The Alternative Explanation: Inference to the Best Cause

The repeated failures of origin-of-life scenarios like the Amyloid World point to a profound methodological error. The problem is approached as one of operational science (what can chemistry do now?) when it is truly one of historical science (what caused life in the past?). The proper method for historical science is the inference to the best explanation, based on the vera causa principle—we must appeal to causes known to have the power to produce the effect in question.

What is the effect in question? The origin of a complex, integrated information-processing system. This includes:

1. Specified Information: Digital code stored in a medium (like DNA or, hypothetically, amyloid structure).
2. Integrated Machinery: A suite of molecular machines for replicating, transcribing, and translating that information.
3. Metabolic Network: An energy-harnessing system to power the entire enterprise.

The Amyloid World model is an attempt to show that chance and chemical necessity can produce this effect. But our uniform and repeated experience shows that they cannot. In fact, the “success” of origin-of-life experiments only occurs when an intelligent agent—the chemist—intervenes. The chemist purifies the reactants (solving the chirality problem), adds them in a specific sequence, controls the energy input, and protects the desired products. The chemist’s intelligence supplies the very specified information that the experiment purports to explain.

Therefore, the only vera causa—the only cause we know of that can generate large amounts of specified information and create integrated, functional machinery—is intelligence. The features of life are precisely the features of a designed system.
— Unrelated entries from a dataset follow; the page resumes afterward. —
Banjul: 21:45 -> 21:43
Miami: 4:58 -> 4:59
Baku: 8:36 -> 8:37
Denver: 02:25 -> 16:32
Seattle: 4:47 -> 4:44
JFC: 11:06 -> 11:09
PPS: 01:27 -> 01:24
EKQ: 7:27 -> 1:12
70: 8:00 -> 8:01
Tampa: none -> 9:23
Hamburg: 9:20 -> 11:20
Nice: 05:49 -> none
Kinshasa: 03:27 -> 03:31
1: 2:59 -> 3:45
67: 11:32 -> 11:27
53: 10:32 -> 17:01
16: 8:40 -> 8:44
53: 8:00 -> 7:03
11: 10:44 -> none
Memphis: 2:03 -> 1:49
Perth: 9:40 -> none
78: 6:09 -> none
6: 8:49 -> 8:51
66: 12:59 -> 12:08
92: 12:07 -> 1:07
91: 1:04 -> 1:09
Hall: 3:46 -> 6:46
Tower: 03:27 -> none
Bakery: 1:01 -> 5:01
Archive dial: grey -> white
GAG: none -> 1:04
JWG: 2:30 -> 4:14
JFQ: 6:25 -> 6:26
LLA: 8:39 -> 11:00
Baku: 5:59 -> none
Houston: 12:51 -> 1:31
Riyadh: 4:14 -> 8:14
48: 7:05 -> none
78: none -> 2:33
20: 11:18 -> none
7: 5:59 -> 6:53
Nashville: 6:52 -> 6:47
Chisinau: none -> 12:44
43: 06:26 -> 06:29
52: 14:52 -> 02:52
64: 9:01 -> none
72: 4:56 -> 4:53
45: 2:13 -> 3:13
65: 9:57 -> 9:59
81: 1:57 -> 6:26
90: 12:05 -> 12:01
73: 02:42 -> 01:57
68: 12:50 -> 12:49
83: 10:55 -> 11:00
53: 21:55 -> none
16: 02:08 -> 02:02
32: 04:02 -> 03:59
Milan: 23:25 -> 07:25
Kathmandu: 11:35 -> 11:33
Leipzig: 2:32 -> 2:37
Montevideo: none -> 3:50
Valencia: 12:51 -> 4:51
A model based on the historical account in Genesis—positing a top-down creation of life by a transcendent intelligence—predicts the very phenomena we observe: fully formed and complex organisms from their first appearance, and a subsequent universal tendency toward decay and degeneration (the Curse). This framework does not need to explain the origin of information naturalistically, because it identifies the Engineer who authored it.

Conclusion

The “Amyloid and the origin of life” paper is a valuable illustration of the state of abiogenesis research. It demonstrates a frank admission of the fatal flaws in the RNA World hypothesis, but the proposed alternative fares no better. The Amyloid World hypothesis is built upon the fantasy of a pure, concentrated, homochiral prebiotic soup; it relies on replication cycles that require the illegitimate intervention of an intelligent agent; and it fundamentally misunderstands the nature of specified information, conflating it with simple, repetitive order.

When analyzed with a rigorous scientific and logical framework, the evidence does not point to unguided chemical processes as the source of life. Instead, the amyloid model—and the entire field of origin-of-life research—serves as an inadvertent, but powerful, argument for the very thing it seeks to deny: that the signature in the cell is the unmistakable signature of a mind.